- **YOUR ASSIGNMENT**:
Retype, without any changes, the stretch of the records from the line containing "Which series has" through the end of the records.

- **ENTRIES SHOWN**:

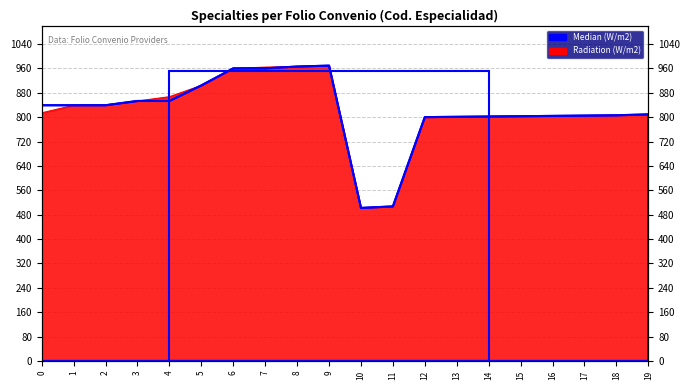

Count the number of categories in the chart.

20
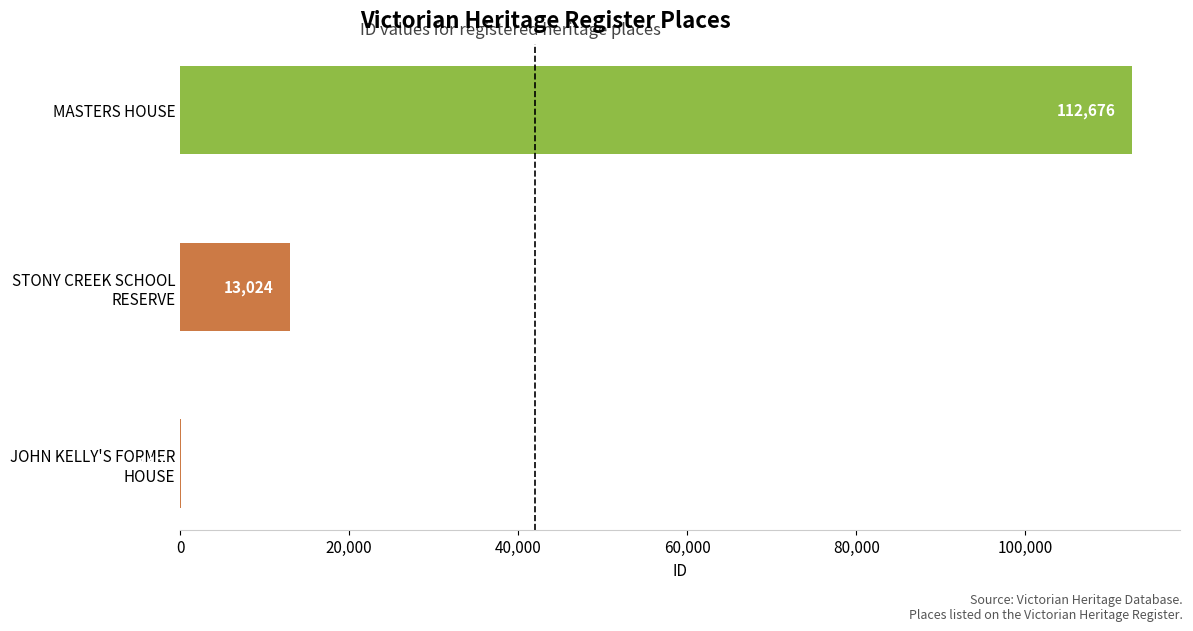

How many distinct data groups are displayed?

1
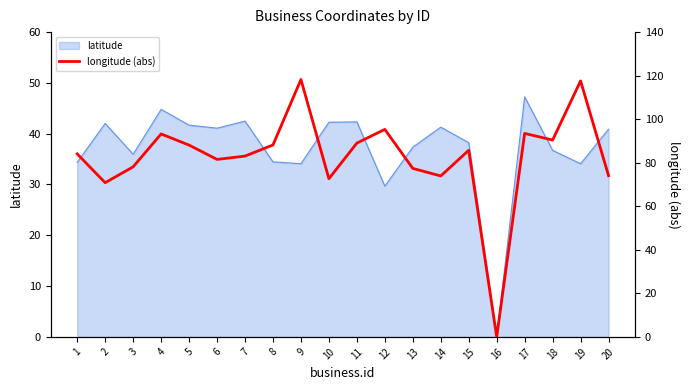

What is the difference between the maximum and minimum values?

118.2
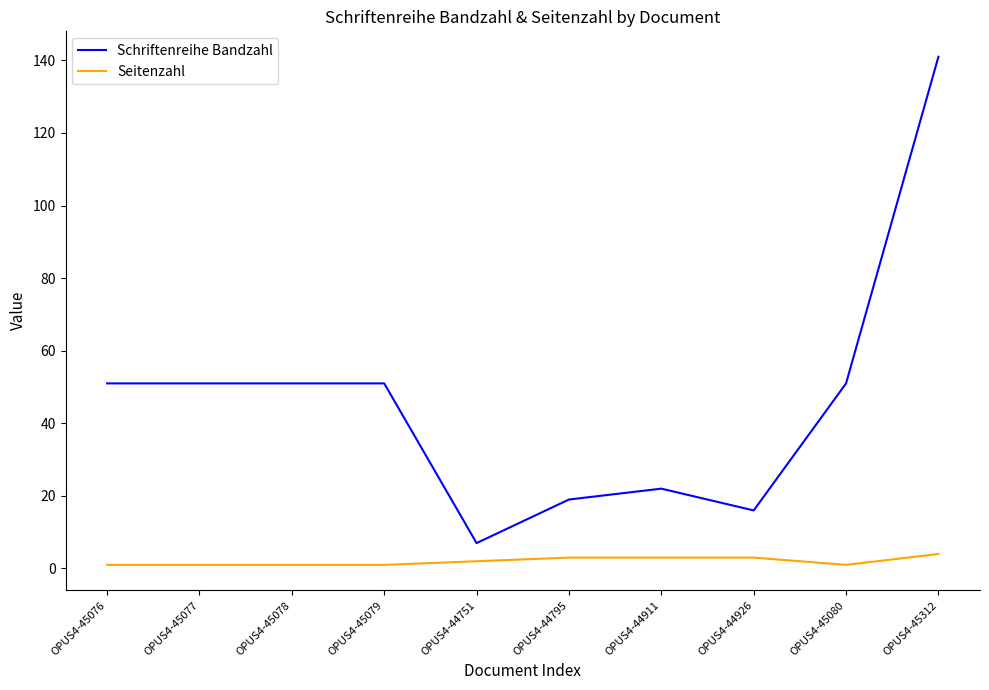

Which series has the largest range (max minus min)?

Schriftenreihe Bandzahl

- **ANSWER SECTION**:
Which series has the largest range (max minus min)?

Schriftenreihe Bandzahl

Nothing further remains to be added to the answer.